A quoi bon avoir tant lutté si tout s’effondre !
Thèbe, Ellorah, Memphis, Carthage, aujourd’hui Londre,
Tous les peuples, qu’unit un vénérable hymen,
De la raison humaine et du devoir humain
Ont créé l’alphabet, et Paris fait le livre.
Paris règne. Paris, en existant, délivre.
Par cela seul qu’il est, le monde est rassuré.

Un vaisseau comme un sceptre étendant son beaupré
Est son emblème ; il fait la grande traversée,
Il part de l’ignorance et monte à la pensée.

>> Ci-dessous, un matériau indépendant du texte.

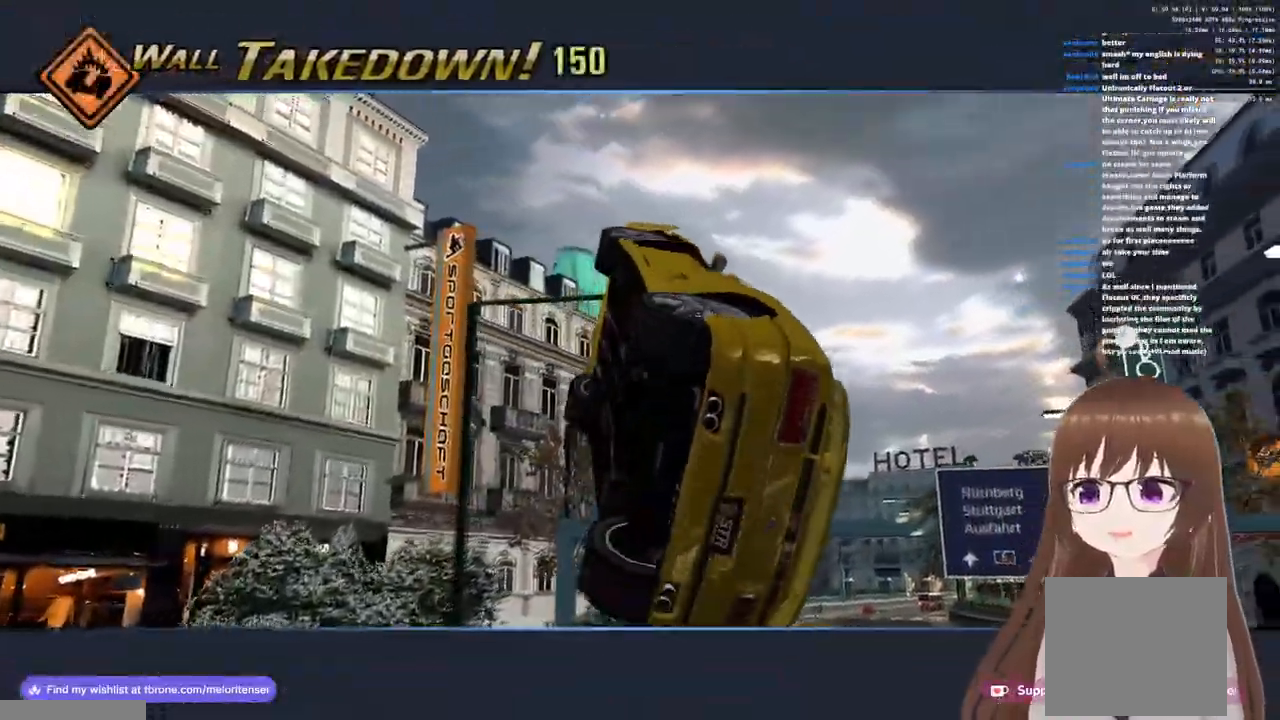
{"buttons": ["CROSS"], "left_stick": "center", "right_stick": "center", "events": []}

Il sait l’itinéraire ; il voit le but ; il va
Plus loin qu’on ne voulut, plus haut qu’on ne rêva,
Mais toujours il arrive : il cherche, il crée, il fonde,
Et ce que Paris trouve est trouvé pour le monde.
Une évolution du globe tout entier
Veut Paris pour pivot et le prend pour chantier,
Et n’est universelle enfin qu’étant française ;
Londre a Charles premier, Paris a Louis seize ;
Londre a tué le roi, Paris la royauté ;
Ici le coup de hache à l’homme est limité,
Là c’est la monarchie énorme et décrépite,
C’est le passé, la nuit, l’enfer, qu’il décapite.
Un mot que dit Paris est un ambassadeur ;
Paris sème des lois dans toute profondeur.